From the data below, return the exact lines starting at the line containing "Beginn und am" and ending at the line containing "beim Veranstalter.", both included, and nothing else.
Segment Open
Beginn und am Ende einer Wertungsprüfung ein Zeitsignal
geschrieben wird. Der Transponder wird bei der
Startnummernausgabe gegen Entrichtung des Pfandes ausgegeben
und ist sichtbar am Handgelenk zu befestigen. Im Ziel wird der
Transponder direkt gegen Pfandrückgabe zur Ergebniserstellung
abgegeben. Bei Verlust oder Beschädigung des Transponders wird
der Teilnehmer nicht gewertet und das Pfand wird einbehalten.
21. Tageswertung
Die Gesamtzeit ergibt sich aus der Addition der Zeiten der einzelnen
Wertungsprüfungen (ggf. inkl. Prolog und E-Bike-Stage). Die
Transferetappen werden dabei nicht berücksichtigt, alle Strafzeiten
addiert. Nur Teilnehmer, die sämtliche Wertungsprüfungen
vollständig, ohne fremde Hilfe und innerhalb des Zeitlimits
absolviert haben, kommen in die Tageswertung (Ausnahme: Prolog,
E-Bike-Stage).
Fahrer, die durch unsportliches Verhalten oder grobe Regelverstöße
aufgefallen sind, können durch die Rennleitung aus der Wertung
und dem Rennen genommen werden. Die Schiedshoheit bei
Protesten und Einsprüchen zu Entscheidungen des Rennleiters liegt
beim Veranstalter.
Segment Closed
Segment Open
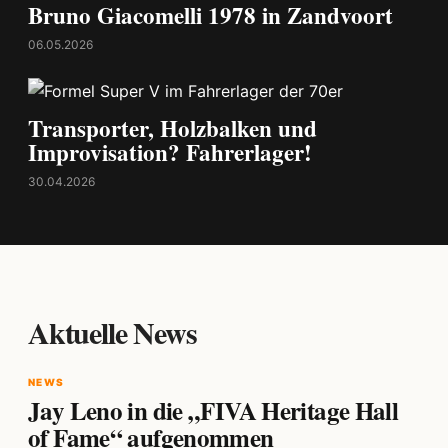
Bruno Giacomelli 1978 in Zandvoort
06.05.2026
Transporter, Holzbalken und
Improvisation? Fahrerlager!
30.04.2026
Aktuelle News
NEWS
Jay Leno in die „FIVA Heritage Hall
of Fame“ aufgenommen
Segment Closed
Segment Open
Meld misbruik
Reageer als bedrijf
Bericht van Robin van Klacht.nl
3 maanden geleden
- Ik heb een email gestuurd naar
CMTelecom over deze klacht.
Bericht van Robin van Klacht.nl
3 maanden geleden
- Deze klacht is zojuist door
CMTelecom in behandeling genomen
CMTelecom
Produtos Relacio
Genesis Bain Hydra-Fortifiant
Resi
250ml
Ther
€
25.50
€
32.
Segment Closed
--- Result of the task ---
Beginn und am Ende einer Wertungsprüfung ein Zeitsignal
geschrieben wird. Der Transponder wird bei der
Startnummernausgabe gegen Entrichtung des Pfandes ausgegeben
und ist sichtbar am Handgelenk zu befestigen. Im Ziel wird der
Transponder direkt gegen Pfandrückgabe zur Ergebniserstellung
abgegeben. Bei Verlust oder Beschädigung des Transponders wird
der Teilnehmer nicht gewertet und das Pfand wird einbehalten.
21. Tageswertung
Die Gesamtzeit ergibt sich aus der Addition der Zeiten der einzelnen
Wertungsprüfungen (ggf. inkl. Prolog und E-Bike-Stage). Die
Transferetappen werden dabei nicht berücksichtigt, alle Strafzeiten
addiert. Nur Teilnehmer, die sämtliche Wertungsprüfungen
vollständig, ohne fremde Hilfe und innerhalb des Zeitlimits
absolviert haben, kommen in die Tageswertung (Ausnahme: Prolog,
E-Bike-Stage).
Fahrer, die durch unsportliches Verhalten oder grobe Regelverstöße
aufgefallen sind, können durch die Rennleitung aus der Wertung
und dem Rennen genommen werden. Die Schiedshoheit bei
Protesten und Einsprüchen zu Entscheidungen des Rennleiters liegt
beim Veranstalter.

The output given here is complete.